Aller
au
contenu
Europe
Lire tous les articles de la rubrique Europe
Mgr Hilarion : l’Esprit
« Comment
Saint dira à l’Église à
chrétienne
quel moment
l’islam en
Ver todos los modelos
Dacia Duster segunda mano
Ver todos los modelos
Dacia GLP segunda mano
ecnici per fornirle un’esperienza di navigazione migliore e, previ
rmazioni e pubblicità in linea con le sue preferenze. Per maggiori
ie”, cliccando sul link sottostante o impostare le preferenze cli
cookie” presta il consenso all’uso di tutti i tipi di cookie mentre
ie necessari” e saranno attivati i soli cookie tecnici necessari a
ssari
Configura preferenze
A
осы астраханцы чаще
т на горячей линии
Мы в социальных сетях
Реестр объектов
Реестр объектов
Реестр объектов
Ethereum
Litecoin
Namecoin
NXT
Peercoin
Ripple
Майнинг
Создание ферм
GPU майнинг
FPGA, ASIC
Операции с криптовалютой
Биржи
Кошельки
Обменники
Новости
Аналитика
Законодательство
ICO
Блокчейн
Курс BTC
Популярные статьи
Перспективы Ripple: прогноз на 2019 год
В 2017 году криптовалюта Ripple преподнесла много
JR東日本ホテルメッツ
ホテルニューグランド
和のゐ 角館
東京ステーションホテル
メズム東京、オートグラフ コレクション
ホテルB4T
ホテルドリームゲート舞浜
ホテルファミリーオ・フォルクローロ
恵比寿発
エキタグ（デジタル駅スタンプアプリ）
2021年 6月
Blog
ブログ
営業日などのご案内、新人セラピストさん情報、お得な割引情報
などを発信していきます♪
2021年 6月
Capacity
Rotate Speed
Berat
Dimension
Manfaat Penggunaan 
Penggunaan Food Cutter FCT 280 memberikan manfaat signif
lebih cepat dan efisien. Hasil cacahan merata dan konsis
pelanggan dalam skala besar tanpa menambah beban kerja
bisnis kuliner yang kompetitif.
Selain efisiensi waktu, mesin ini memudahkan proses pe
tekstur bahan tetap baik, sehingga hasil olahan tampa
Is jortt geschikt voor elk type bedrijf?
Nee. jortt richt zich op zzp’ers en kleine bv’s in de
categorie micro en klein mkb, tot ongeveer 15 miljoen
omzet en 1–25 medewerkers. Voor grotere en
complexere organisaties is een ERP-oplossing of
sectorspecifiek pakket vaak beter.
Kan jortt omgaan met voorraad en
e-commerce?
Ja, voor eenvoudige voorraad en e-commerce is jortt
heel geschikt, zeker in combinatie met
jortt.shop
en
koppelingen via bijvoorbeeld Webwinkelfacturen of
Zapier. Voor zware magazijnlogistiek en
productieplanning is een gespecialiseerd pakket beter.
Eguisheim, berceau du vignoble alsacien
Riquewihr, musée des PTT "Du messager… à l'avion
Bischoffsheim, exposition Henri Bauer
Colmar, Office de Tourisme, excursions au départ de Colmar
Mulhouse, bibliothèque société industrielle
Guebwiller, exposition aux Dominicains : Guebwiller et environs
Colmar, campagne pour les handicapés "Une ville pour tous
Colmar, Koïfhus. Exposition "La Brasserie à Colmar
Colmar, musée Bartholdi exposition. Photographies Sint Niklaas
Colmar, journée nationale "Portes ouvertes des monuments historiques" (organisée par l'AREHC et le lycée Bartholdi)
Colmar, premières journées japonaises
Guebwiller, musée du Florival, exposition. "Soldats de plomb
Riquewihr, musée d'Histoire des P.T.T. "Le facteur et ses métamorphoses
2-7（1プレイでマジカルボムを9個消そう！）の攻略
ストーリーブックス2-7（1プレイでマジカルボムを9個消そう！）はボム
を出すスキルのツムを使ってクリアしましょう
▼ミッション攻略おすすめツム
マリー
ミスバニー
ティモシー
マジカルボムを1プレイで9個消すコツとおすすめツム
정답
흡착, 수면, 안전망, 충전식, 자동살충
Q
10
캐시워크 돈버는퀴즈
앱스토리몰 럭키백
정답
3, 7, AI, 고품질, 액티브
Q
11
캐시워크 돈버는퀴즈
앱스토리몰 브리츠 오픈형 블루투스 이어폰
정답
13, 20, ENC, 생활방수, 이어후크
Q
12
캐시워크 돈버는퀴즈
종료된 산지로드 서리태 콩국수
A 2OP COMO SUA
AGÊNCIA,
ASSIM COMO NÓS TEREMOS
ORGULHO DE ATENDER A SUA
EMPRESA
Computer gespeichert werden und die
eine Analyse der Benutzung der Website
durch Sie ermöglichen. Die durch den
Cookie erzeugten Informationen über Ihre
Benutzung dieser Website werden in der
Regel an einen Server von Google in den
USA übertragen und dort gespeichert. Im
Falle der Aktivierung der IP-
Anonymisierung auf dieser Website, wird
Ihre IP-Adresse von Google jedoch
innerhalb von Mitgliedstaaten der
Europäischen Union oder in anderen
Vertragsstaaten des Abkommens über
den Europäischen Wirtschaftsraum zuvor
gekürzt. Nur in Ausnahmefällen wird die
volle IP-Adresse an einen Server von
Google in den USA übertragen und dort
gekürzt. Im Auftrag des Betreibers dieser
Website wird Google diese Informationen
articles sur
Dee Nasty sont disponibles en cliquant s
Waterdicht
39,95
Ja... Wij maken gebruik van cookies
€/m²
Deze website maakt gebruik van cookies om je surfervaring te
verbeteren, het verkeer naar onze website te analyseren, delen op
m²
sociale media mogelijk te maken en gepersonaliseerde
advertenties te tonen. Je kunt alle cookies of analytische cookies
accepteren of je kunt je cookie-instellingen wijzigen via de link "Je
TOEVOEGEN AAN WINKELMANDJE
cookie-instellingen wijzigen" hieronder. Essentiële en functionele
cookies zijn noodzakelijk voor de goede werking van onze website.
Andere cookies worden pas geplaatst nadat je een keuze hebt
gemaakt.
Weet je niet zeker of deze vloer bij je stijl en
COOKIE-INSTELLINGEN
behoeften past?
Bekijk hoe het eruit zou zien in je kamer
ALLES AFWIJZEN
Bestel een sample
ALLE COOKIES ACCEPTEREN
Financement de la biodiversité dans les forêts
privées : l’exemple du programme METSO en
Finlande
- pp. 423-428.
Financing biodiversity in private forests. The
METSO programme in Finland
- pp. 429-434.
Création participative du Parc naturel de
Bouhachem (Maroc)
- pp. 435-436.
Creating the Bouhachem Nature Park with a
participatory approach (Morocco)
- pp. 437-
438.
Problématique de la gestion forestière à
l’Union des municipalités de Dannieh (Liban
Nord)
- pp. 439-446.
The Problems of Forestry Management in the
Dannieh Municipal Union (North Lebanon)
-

• **Aim of the task**
Start to finish, transcribe the listing above exactly.

• **Response**
Aller
au
contenu
Europe
Lire tous les articles de la rubrique Europe
Mgr Hilarion : l’Esprit
« Comment
Saint dira à l’Église à
chrétienne
quel moment
l’islam en
Ver todos los modelos
Dacia Duster segunda mano
Ver todos los modelos
Dacia GLP segunda mano
ecnici per fornirle un’esperienza di navigazione migliore e, previ
rmazioni e pubblicità in linea con le sue preferenze. Per maggiori
ie”, cliccando sul link sottostante o impostare le preferenze cli
cookie” presta il consenso all’uso di tutti i tipi di cookie mentre
ie necessari” e saranno attivati i soli cookie tecnici necessari a
ssari
Configura preferenze
A
осы астраханцы чаще
т на горячей линии
Мы в социальных сетях
Реестр объектов
Реестр объектов
Реестр объектов
Ethereum
Litecoin
Namecoin
NXT
Peercoin
Ripple
Майнинг
Создание ферм
GPU майнинг
FPGA, ASIC
Операции с криптовалютой
Биржи
Кошельки
Обменники
Новости
Аналитика
Законодательство
ICO
Блокчейн
Курс BTC
Популярные статьи
Перспективы Ripple: прогноз на 2019 год
В 2017 году криптовалюта Ripple преподнесла много
JR東日本ホテルメッツ
ホテルニューグランド
和のゐ 角館
東京ステーションホテル
メズム東京、オートグラフ コレクション
ホテルB4T
ホテルドリームゲート舞浜
ホテルファミリーオ・フォルクローロ
恵比寿発
エキタグ（デジタル駅スタンプアプリ）
2021年 6月
Blog
ブログ
営業日などのご案内、新人セラピストさん情報、お得な割引情報
などを発信していきます♪
2021年 6月
Capacity
Rotate Speed
Berat
Dimension
Manfaat Penggunaan 
Penggunaan Food Cutter FCT 280 memberikan manfaat signif
lebih cepat dan efisien. Hasil cacahan merata dan konsis
pelanggan dalam skala besar tanpa menambah beban kerja
bisnis kuliner yang kompetitif.
Selain efisiensi waktu, mesin ini memudahkan proses pe
tekstur bahan tetap baik, sehingga hasil olahan tampa
Is jortt geschikt voor elk type bedrijf?
Nee. jortt richt zich op zzp’ers en kleine bv’s in de
categorie micro en klein mkb, tot ongeveer 15 miljoen
omzet en 1–25 medewerkers. Voor grotere en
complexere organisaties is een ERP-oplossing of
sectorspecifiek pakket vaak beter.
Kan jortt omgaan met voorraad en
e-commerce?
Ja, voor eenvoudige voorraad en e-commerce is jortt
heel geschikt, zeker in combinatie met
jortt.shop
en
koppelingen via bijvoorbeeld Webwinkelfacturen of
Zapier. Voor zware magazijnlogistiek en
productieplanning is een gespecialiseerd pakket beter.
Eguisheim, berceau du vignoble alsacien
Riquewihr, musée des PTT "Du messager… à l'avion
Bischoffsheim, exposition Henri Bauer
Colmar, Office de Tourisme, excursions au départ de Colmar
Mulhouse, bibliothèque société industrielle
Guebwiller, exposition aux Dominicains : Guebwiller et environs
Colmar, campagne pour les handicapés "Une ville pour tous
Colmar, Koïfhus. Exposition "La Brasserie à Colmar
Colmar, musée Bartholdi exposition. Photographies Sint Niklaas
Colmar, journée nationale "Portes ouvertes des monuments historiques" (organisée par l'AREHC et le lycée Bartholdi)
Colmar, premières journées japonaises
Guebwiller, musée du Florival, exposition. "Soldats de plomb
Riquewihr, musée d'Histoire des P.T.T. "Le facteur et ses métamorphoses
2-7（1プレイでマジカルボムを9個消そう！）の攻略
ストーリーブックス2-7（1プレイでマジカルボムを9個消そう！）はボム
を出すスキルのツムを使ってクリアしましょう
▼ミッション攻略おすすめツム
マリー
ミスバニー
ティモシー
マジカルボムを1プレイで9個消すコツとおすすめツム
정답
흡착, 수면, 안전망, 충전식, 자동살충
Q
10
캐시워크 돈버는퀴즈
앱스토리몰 럭키백
정답
3, 7, AI, 고품질, 액티브
Q
11
캐시워크 돈버는퀴즈
앱스토리몰 브리츠 오픈형 블루투스 이어폰
정답
13, 20, ENC, 생활방수, 이어후크
Q
12
캐시워크 돈버는퀴즈
종료된 산지로드 서리태 콩국수
A 2OP COMO SUA
AGÊNCIA,
ASSIM COMO NÓS TEREMOS
ORGULHO DE ATENDER A SUA
EMPRESA
Computer gespeichert werden und die
eine Analyse der Benutzung der Website
durch Sie ermöglichen. Die durch den
Cookie erzeugten Informationen über Ihre
Benutzung dieser Website werden in der
Regel an einen Server von Google in den
USA übertragen und dort gespeichert. Im
Falle der Aktivierung der IP-
Anonymisierung auf dieser Website, wird
Ihre IP-Adresse von Google jedoch
innerhalb von Mitgliedstaaten der
Europäischen Union oder in anderen
Vertragsstaaten des Abkommens über
den Europäischen Wirtschaftsraum zuvor
gekürzt. Nur in Ausnahmefällen wird die
volle IP-Adresse an einen Server von
Google in den USA übertragen und dort
gekürzt. Im Auftrag des Betreibers dieser
Website wird Google diese Informationen
articles sur
Dee Nasty sont disponibles en cliquant s
Waterdicht
39,95
Ja... Wij maken gebruik van cookies
€/m²
Deze website maakt gebruik van cookies om je surfervaring te
verbeteren, het verkeer naar onze website te analyseren, delen op
m²
sociale media mogelijk te maken en gepersonaliseerde
advertenties te tonen. Je kunt alle cookies of analytische cookies
accepteren of je kunt je cookie-instellingen wijzigen via de link "Je
TOEVOEGEN AAN WINKELMANDJE
cookie-instellingen wijzigen" hieronder. Essentiële en functionele
cookies zijn noodzakelijk voor de goede werking van onze website.
Andere cookies worden pas geplaatst nadat je een keuze hebt
gemaakt.
Weet je niet zeker of deze vloer bij je stijl en
COOKIE-INSTELLINGEN
behoeften past?
Bekijk hoe het eruit zou zien in je kamer
ALLES AFWIJZEN
Bestel een sample
ALLE COOKIES ACCEPTEREN
Financement de la biodiversité dans les forêts
privées : l’exemple du programme METSO en
Finlande
- pp. 423-428.
Financing biodiversity in private forests. The
METSO programme in Finland
- pp. 429-434.
Création participative du Parc naturel de
Bouhachem (Maroc)
- pp. 435-436.
Creating the Bouhachem Nature Park with a
participatory approach (Morocco)
- pp. 437-
438.
Problématique de la gestion forestière à
l’Union des municipalités de Dannieh (Liban
Nord)
- pp. 439-446.
The Problems of Forestry Management in the
Dannieh Municipal Union (North Lebanon)
-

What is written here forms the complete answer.